What the task asks:
Copy the data word for word, from its first line through the line that contains "table_cell Registros em", including both.

####################

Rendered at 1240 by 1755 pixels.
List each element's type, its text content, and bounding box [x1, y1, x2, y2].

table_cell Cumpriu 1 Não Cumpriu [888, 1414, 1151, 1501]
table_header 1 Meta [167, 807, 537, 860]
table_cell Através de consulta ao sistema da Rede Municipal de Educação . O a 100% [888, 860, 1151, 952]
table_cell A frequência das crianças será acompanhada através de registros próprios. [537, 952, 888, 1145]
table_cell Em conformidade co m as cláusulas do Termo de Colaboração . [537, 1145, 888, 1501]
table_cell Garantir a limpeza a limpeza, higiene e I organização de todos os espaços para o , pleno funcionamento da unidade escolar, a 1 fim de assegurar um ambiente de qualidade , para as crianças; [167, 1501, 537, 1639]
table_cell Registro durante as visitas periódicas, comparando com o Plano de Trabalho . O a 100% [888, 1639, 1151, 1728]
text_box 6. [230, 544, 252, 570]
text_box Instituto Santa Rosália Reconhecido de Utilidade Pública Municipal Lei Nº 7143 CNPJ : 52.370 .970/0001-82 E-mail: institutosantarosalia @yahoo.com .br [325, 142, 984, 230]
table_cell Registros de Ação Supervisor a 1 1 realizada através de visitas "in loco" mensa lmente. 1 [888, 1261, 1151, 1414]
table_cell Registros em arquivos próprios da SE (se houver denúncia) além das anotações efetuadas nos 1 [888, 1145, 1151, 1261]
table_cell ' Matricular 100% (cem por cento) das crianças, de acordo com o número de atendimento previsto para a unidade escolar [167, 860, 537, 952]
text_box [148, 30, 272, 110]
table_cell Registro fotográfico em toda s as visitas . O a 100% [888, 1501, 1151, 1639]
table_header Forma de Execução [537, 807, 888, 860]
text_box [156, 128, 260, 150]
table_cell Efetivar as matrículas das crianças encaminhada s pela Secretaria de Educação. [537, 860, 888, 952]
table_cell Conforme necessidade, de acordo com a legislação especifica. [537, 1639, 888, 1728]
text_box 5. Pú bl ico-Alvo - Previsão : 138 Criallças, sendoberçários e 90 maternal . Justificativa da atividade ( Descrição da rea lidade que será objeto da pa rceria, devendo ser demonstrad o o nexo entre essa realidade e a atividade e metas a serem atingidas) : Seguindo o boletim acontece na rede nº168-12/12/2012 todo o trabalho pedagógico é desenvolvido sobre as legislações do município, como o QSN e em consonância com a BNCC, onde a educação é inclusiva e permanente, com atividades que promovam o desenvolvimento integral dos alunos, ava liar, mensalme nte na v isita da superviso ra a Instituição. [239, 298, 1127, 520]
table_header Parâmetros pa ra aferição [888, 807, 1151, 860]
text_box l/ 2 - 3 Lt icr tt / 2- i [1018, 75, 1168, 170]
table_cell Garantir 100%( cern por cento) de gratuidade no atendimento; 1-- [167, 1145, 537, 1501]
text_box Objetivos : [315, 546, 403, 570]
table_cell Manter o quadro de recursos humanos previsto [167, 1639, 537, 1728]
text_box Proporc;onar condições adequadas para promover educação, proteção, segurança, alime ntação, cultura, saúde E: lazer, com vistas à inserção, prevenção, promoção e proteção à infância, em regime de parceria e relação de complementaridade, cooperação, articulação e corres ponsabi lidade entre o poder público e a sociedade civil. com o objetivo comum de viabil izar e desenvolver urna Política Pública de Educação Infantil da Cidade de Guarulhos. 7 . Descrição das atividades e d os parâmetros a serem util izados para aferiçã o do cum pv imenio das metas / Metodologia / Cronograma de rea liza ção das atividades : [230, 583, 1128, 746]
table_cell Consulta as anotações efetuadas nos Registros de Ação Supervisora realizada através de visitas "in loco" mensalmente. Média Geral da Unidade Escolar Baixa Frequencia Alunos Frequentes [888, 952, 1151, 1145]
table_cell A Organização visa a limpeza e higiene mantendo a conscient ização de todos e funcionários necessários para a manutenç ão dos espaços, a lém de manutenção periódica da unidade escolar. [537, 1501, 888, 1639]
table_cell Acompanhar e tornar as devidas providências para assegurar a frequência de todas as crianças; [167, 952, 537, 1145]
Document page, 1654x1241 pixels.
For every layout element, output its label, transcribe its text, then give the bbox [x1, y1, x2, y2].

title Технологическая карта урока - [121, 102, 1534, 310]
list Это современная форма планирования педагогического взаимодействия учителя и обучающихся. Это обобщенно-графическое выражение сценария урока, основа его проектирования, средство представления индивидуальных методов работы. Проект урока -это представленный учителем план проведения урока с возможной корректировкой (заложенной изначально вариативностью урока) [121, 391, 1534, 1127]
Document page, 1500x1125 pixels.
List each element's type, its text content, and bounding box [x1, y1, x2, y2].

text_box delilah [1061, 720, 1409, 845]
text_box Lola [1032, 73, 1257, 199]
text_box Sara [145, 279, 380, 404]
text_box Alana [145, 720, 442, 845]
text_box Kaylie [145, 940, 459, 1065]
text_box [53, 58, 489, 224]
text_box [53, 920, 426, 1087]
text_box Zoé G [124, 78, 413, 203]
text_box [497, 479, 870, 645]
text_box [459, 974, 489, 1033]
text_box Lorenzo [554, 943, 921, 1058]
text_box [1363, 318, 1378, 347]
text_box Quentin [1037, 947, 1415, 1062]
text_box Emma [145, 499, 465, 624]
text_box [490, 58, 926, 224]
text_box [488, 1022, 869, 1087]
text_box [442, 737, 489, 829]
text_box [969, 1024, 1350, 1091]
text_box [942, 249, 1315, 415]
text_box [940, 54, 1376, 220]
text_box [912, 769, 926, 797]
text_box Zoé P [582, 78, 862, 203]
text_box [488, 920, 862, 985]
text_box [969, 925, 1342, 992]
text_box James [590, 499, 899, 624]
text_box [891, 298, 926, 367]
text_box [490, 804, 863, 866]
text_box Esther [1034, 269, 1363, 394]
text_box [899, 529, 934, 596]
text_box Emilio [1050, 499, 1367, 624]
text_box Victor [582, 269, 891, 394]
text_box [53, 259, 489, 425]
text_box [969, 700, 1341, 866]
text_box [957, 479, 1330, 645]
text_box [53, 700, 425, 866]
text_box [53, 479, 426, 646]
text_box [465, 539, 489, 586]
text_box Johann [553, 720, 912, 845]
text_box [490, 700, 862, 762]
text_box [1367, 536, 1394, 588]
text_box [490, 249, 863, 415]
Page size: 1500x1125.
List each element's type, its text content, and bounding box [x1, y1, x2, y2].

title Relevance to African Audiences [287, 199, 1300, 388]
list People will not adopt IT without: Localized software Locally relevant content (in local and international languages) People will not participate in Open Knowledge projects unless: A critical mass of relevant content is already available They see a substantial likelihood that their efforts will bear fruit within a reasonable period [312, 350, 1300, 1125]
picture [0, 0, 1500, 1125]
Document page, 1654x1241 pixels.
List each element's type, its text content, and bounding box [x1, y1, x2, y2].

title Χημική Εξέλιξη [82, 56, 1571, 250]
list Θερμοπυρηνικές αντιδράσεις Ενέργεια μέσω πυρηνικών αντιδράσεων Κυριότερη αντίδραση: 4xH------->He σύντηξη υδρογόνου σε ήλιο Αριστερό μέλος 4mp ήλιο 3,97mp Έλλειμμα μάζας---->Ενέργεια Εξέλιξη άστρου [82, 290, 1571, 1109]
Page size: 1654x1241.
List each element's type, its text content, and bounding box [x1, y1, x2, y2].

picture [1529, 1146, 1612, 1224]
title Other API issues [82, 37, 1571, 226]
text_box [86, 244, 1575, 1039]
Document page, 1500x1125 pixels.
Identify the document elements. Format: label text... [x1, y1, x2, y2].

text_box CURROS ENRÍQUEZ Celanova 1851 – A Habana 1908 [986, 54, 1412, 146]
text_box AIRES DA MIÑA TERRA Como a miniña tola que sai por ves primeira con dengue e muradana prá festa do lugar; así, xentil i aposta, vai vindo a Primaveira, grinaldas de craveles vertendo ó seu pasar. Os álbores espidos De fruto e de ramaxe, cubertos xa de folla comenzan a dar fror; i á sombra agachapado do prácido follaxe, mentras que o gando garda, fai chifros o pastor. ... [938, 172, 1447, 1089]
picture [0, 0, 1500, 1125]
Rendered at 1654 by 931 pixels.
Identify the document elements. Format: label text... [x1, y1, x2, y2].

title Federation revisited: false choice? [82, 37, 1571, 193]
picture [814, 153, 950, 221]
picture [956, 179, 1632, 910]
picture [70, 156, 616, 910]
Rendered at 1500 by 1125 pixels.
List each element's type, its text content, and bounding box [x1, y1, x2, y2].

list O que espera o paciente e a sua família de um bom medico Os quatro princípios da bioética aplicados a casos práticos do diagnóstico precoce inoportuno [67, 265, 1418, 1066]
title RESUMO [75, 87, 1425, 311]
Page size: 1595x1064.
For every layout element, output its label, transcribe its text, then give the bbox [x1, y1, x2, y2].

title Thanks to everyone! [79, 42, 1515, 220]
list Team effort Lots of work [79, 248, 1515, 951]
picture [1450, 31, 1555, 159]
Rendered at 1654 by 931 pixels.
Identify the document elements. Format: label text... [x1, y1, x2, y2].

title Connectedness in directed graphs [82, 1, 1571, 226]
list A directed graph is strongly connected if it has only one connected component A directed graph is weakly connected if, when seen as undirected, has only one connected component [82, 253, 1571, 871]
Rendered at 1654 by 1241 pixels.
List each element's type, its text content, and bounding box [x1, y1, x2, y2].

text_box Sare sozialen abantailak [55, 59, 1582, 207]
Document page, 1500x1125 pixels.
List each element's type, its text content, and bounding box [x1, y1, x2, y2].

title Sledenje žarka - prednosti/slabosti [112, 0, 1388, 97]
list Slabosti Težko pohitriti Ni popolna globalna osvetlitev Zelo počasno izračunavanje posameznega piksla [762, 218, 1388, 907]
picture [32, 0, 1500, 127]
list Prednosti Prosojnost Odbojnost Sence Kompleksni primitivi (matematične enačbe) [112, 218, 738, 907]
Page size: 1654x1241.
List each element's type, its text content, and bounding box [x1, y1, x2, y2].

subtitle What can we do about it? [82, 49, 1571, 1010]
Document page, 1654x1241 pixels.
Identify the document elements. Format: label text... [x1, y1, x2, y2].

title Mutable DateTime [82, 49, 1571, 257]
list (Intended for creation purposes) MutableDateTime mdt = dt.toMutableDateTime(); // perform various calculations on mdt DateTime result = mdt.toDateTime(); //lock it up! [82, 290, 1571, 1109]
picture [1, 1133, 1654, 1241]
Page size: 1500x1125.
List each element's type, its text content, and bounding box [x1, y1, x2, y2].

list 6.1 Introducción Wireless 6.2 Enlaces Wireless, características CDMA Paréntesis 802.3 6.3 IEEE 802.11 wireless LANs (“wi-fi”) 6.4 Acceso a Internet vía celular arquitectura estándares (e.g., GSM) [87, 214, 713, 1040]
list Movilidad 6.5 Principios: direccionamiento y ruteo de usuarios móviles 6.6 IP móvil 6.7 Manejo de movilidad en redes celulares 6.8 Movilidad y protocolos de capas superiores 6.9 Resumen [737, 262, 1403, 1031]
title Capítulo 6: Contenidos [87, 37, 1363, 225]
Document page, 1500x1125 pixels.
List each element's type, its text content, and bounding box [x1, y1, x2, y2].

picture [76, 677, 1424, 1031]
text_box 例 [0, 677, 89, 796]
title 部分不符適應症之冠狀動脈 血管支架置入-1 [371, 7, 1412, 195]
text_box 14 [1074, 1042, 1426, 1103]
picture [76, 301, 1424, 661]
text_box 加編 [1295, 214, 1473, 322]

####################

Result of the task:
Rendered at 1240 by 1755 pixels.
List each element's type, its text content, and bounding box [x1, y1, x2, y2].

table_cell Cumpriu 1 Não Cumpriu [888, 1414, 1151, 1501]
table_header 1 Meta [167, 807, 537, 860]
table_cell Através de consulta ao sistema da Rede Municipal de Educação . O a 100% [888, 860, 1151, 952]
table_cell A frequência das crianças será acompanhada através de registros próprios. [537, 952, 888, 1145]
table_cell Em conformidade co m as cláusulas do Termo de Colaboração . [537, 1145, 888, 1501]
table_cell Garantir a limpeza a limpeza, higiene e I organização de todos os espaços para o , pleno funcionamento da unidade escolar, a 1 fim de assegurar um ambiente de qualidade , para as crianças; [167, 1501, 537, 1639]
table_cell Registro durante as visitas periódicas, comparando com o Plano de Trabalho . O a 100% [888, 1639, 1151, 1728]
text_box 6. [230, 544, 252, 570]
text_box Instituto Santa Rosália Reconhecido de Utilidade Pública Municipal Lei Nº 7143 CNPJ : 52.370 .970/0001-82 E-mail: institutosantarosalia @yahoo.com .br [325, 142, 984, 230]
table_cell Registros de Ação Supervisor a 1 1 realizada através de visitas "in loco" mensa lmente. 1 [888, 1261, 1151, 1414]
table_cell Registros em arquivos próprios da SE (se houver denúncia) além das anotações efetuadas nos 1 [888, 1145, 1151, 1261]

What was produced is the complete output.